In the same month, the official war artist Manual Bromberg observed the temporary burial of American soldiers killed on Omaha Beach during the Normandy invasion. In this case, captured German prisoners were forced to act as pallbearers.
Conditions for German, Japanese, and Italian soldiers captured by the Allies were considered remarkably civil. Unfortunately, the case could not always be made for Allied POWs who fell into Axis hands, particularly those captured by the Japanese. Marine Corps artist Harry Reeks made a series of drawings of former Marine POWs on a ship he boarded at Honolulu in September 1945 bound for the United States. “It was a nightmare to see and read the faces of these men,” said Reeks. Earlier, Reeks had spent several weeks on Iwo Jima in February and March 1945 covering the campaign for the Marine Corps public relations department. One of his sketches depicted one of the few Japanese soldiers to surrender on the island, the rest choosing death over capture.
An American captive of the Japanese was Ben Steele. Enlisted in the Army Air Corps at Fort Missoula in 1940, Steele was at Clark Field, Philippines, in December 1941. He was captured on Bataan in April 1942 and forced into the Bataan “Death March.” Following internment in several camps, he was shipped to Japan where he was forced to work in a coal mine until he was liberated in September 1945. Steele’s paintings were based on memory because his original sketches were lost during the war. Two scenes relate to the Tayabas Road work detail in the Philippines, which created countless “unknown soldiers.” The dead were placed in individual graves with their dog tags tied to crossed sticks used as markers. Because the graves were on a flood plain, many bodies were washed away or covered with jungle. Conditions were so bad in the camp that prisoners volunteered for out-of-camp work details. For the Tayabas Road detail, men first walked 26 miles in from the railroad. Of the 325 men assigned to the road-building project, only 50 survived, making Tayabas Road the worst work detail in the Philippines.

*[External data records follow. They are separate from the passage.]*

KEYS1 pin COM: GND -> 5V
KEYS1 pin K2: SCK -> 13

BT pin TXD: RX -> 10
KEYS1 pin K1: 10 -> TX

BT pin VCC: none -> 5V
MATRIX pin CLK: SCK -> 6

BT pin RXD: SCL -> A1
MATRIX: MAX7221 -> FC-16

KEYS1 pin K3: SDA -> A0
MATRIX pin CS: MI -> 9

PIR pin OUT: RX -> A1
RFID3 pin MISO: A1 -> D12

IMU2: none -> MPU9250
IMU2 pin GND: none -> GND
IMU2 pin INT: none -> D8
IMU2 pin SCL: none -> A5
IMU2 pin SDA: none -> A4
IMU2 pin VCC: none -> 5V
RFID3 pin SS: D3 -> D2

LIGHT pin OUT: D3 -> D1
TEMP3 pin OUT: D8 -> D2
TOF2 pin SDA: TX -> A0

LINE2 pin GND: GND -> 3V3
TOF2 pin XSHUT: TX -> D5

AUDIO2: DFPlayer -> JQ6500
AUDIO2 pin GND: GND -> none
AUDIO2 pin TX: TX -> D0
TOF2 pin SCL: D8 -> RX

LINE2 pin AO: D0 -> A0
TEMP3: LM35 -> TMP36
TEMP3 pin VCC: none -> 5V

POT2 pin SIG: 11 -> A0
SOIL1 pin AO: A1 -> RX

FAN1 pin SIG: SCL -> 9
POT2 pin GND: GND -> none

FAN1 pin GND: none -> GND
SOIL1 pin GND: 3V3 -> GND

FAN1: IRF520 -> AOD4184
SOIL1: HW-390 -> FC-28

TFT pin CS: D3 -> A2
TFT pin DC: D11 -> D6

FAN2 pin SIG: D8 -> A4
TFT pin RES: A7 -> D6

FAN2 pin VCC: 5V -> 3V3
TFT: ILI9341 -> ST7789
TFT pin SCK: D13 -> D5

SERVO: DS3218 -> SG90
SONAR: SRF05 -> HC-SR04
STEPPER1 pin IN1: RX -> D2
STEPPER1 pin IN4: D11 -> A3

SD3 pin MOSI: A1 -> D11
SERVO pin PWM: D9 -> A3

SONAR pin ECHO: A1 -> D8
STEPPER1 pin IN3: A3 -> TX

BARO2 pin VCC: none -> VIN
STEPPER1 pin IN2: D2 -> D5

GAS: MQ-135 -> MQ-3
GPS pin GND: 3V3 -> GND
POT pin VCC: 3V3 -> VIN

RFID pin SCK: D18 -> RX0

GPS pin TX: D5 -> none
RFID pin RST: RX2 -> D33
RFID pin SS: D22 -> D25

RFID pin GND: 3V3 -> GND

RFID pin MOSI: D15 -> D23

In more recent times, wars have produced their own fair share of POWs. Images of captured Egyptian tank crews during the 1973 war with Israel are haunting, as are those of Iraqis surrendering to Allied troops during Operation Desert Storm in 1991. These scenes of dejection and misery have been rendered countless times before, and will no doubt be duplicated again as long as man thinks of war as a legitimate course of action and chooses to fight his fellow man.